Os barqueiros responsáveis pelo transporte escolar de estudantes da rede estadual em Tarauacá, vinculados à empresa Loacre, emitiram um comunicado oficial alertando para uma nova paralisação de seus serviços. A interrupção está marcada para esta sexta-feira, dia 05 de setembro, caso seus salários e os aluguéis das embarcações não sejam quitados.
De acordo com o comunicado, os profissionais estão há quase três meses sem receber. A situação, considerada insustentável, levou o grupo a tomar a decisão extrema de paralisar as atividades, que são essenciais para o acesso de centenas de alunos às escolas.
“Já estamos há quase três meses sem receber e não temos outro meio de sustentar nossas famílias, pois este trabalho de transporte exige de nós dedicação, compromisso e responsabilidade”, diz um trecho da nota. Os barqueiros enfatizam que a função é sua única fonte de renda e que suas famílias já estão “passando por necessidades”.
O impasse financeiro parece envolver um conflito entre o Governo do Estado e a empresa contratada para o serviço. Segundo os barqueiros, a empresa alega não ter recebido os repasses do Estado, enquanto o Estado informa não dever qualquer valor à empresa. Este conflito deixa os trabalhadores no centro de uma disputa, sem previsão de solução.
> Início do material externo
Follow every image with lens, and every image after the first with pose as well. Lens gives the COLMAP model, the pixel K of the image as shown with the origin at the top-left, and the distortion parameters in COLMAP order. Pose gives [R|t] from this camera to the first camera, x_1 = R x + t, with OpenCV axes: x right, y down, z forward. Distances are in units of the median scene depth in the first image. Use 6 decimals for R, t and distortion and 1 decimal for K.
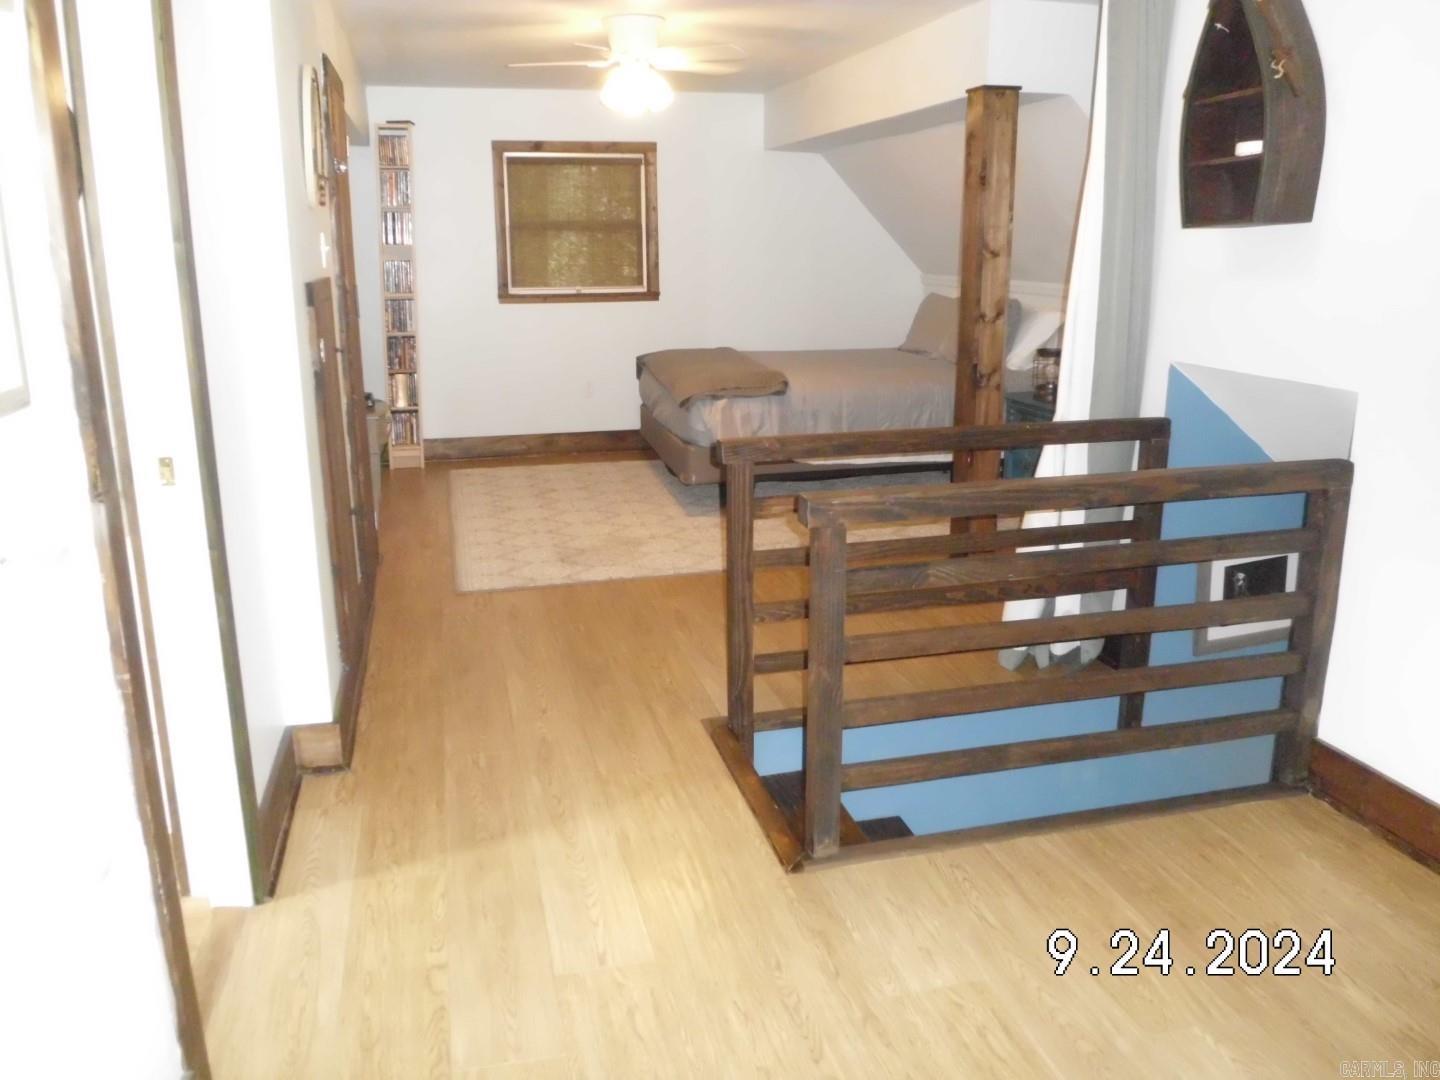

“Agora fica a pergunta: quem está falando a verdade? O Estado? A Empresa? Para onde está indo este dinheiro?”, questionam os barqueiros no comunicado.
Eles finalizam o alerta afirmando que não podem mais ficar “de braços cruzados” aguardando uma solução e cobram uma resposta urgente das partes envolvidas para que o serviço essencial não seja interrompido e suas famílias possam ter sua fonte de sustento restabelecida.
Possível Impacto:
Caso a paralisação se confirme, alunos de comunidades ribeirinhas e distantes que dependem exclusivamente do transporte fluvial para chegar às escolas poderão ser diretamente impactados, ficando sem aulas a partir da próxima semana.
Este portal acompanha o desdobramento da situação e atualizará a matéria assim que novas informações forem disponibilizadas.